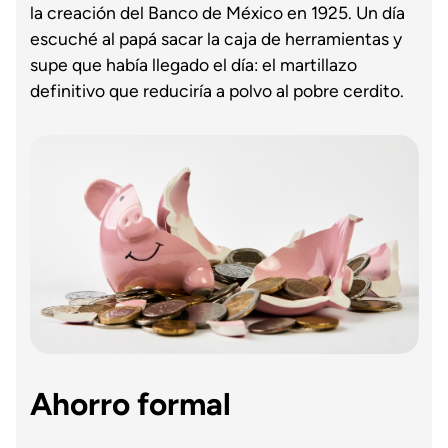
la creación del Banco de México en 1925. Un día
escuché al papá sacar la caja de herramientas y
supe que había llegado el día: el martillazo
definitivo que reduciría a polvo al pobre cerdito.
Ahorro formal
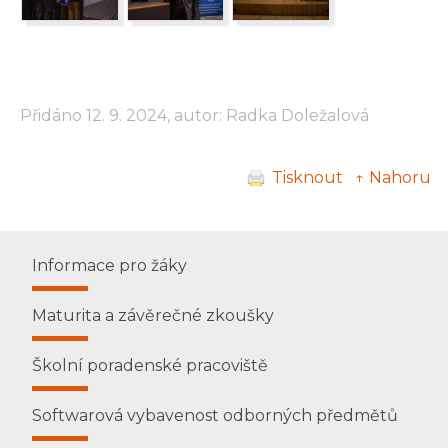
Přidáno 12. 9. 2024, autor: Radka Doležalová
Tisknout
↑ Nahoru
Informace pro žáky
Maturita a závěrečné zkoušky
Školní poradenské pracoviště
Softwarová vybavenost odborných předmětů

::::

What this task involves:
Can you write out the text from all the records above, word for word, without the pictures?

Written response:
la creación del Banco de México en 1925. Un día
escuché al papá sacar la caja de herramientas y
supe que había llegado el día: el martillazo
definitivo que reduciría a polvo al pobre cerdito.
Ahorro formal
Přidáno 12. 9. 2024, autor: Radka Doležalová
Tisknout
↑ Nahoru
Informace pro žáky
Maturita a závěrečné zkoušky
Školní poradenské pracoviště
Softwarová vybavenost odborných předmětů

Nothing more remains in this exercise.